The web application looks pretty simple and there is nothing too much to look for. Let's try to login again, but this time we will intercept the Requests.

When the POST Request is sent with the new user, we can noticed that at the Response we get a redirection code 302 Found, and it's redirecting us the profile.php.

Since we didnt't get anything useful, let's explorer the Login form again.

[Image]

One of the things I could notice is actual enter a valid user we get a different message. Instead of of the generic message "Username or password does not exist" we get the message "Invalid credentials". This means if that isn't any kind of protection we can actually brute-force the username and see if we get more privileges.
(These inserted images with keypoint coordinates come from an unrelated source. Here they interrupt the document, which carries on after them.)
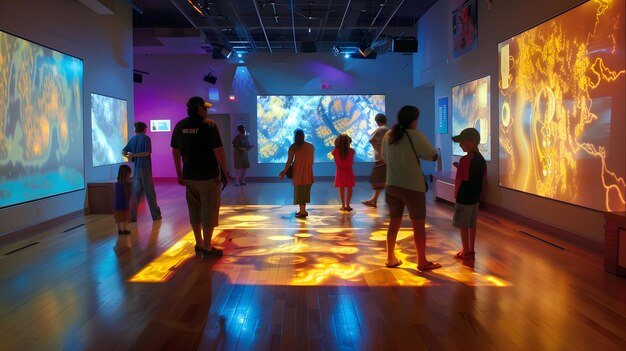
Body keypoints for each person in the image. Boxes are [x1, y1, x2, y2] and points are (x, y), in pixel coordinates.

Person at [381, 105, 440, 271]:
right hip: (413, 187)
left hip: (392, 185)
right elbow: (431, 155)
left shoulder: (389, 135)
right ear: (413, 120)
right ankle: (421, 261)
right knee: (418, 226)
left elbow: (385, 157)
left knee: (394, 224)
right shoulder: (415, 135)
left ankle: (390, 258)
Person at [171, 96, 230, 259]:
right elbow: (219, 151)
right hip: (208, 176)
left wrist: (179, 174)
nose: (207, 110)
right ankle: (208, 247)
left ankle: (198, 244)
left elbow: (175, 152)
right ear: (199, 109)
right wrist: (225, 172)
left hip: (189, 176)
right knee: (209, 211)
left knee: (194, 210)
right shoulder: (209, 125)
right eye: (205, 108)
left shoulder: (180, 126)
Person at [451, 127, 487, 260]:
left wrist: (455, 193)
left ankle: (465, 251)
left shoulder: (465, 160)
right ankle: (471, 249)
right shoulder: (481, 159)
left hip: (464, 197)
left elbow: (460, 179)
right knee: (472, 224)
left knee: (463, 225)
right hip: (475, 197)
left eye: (462, 142)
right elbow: (482, 178)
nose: (460, 145)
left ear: (472, 142)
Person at [122, 121, 162, 222]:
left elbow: (123, 151)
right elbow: (146, 153)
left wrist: (129, 156)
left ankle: (132, 217)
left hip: (136, 169)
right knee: (150, 193)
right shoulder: (146, 138)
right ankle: (156, 216)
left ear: (135, 130)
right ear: (144, 129)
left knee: (136, 193)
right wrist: (134, 155)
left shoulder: (132, 139)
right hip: (145, 168)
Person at [279, 129, 314, 218]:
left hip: (298, 172)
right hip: (308, 172)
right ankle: (303, 210)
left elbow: (289, 161)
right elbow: (312, 161)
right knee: (305, 192)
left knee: (300, 192)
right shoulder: (310, 146)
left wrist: (284, 172)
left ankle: (302, 211)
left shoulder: (293, 147)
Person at [362, 113, 389, 208]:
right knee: (383, 180)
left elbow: (372, 140)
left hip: (381, 159)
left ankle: (374, 200)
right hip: (388, 159)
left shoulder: (380, 130)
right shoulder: (389, 130)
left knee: (379, 180)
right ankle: (374, 200)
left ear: (377, 122)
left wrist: (380, 152)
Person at [332, 134, 355, 211]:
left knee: (341, 187)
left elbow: (334, 150)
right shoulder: (352, 151)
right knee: (349, 188)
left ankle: (343, 205)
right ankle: (348, 205)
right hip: (349, 171)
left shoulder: (335, 151)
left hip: (339, 172)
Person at [113, 164, 132, 235]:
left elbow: (115, 195)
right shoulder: (128, 184)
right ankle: (126, 229)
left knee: (119, 219)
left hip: (117, 207)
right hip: (125, 206)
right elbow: (129, 195)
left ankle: (119, 230)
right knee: (126, 219)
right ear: (126, 175)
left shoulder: (116, 184)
We can use this wordlist for the usernames, and use the following command:

ffuf -w ./xato-net-10-million-usernames.txt -u http://SERVER_IP:SERVER_PORT/login.php -X POST -H "Content-Type: application/x-www-form-urlencoded" -d "username=FUZZ&password=1234" -fr "Unknown username or password"

After a few seconds we manage to get a register user in the web application.

Now we need to brute-force this user's password. To do that we'll use the well-known password wordlist, rockyou.txt. In penetration testing we want to be efficient, so to avoid sending necessary Requests, let's shorten the password wordlist to match the web application's password policy:

grep '^[[:alnum:]]*$' /usr/share/wordlists/rockyou.txt  | grep '[[:upper:]]' | grep '[[:lower:]]' | grep '[[:digit:]]' | grep -E '^.{12}$' > custom_wordlist.txt

Now, let's craft our ffuf command and brute-force the password:

ffuf -w ./custom_wordlist.txt -u http://SERVER_IP:SERVER_PORT/login.php -X POST -H "Content-Type: application/x-www-form-urlencoded" -d "username=<username>&password=FUZZ" -fr "Invalid credentials"

And now that we have both username and password we can login to the application!

When we enter the brute-forced credentials, we are redirected to 2FA page. One of the first test we can do is create a numeric wordlist of 4 digit tokens, and try to brute-force this code.

If you are were because you are stuck for days in this exact point, join the club because I also been there. No matter what we try, we'll not get through with the OTP brute-force. After two tries we get redirected again to the login page.

So, since brute-forcing the OTP is not the way, let's go a step back and analyse login POST request of the founded user.

Similiar to our user hackervice we also get a 302 Found Response. However, if we look closely with the new user the Location as the value /2fa.php. If we go back, we'll see that the user hackervice gets redirected to /profile.php.

So let's authenticate again and intercept the POST Response to manually change the Location.

We change the location from /2fa.php to /profile.php. and we forward the Request.

We are successfully redirected to the profile.php. However the GET Response is forcing us again to the /2fa.php page, so before forwarding the Request lets change the code to 200 OK and the location to /profile.php again.

After we forward the GET Request we were able to load the profile page of the new user and get the flag!

This was very fun skills assessment, where it was possible to apply various broken authentication techniques. It was also a little bit time consuming, but we gained some experience to pay more attention to the small details.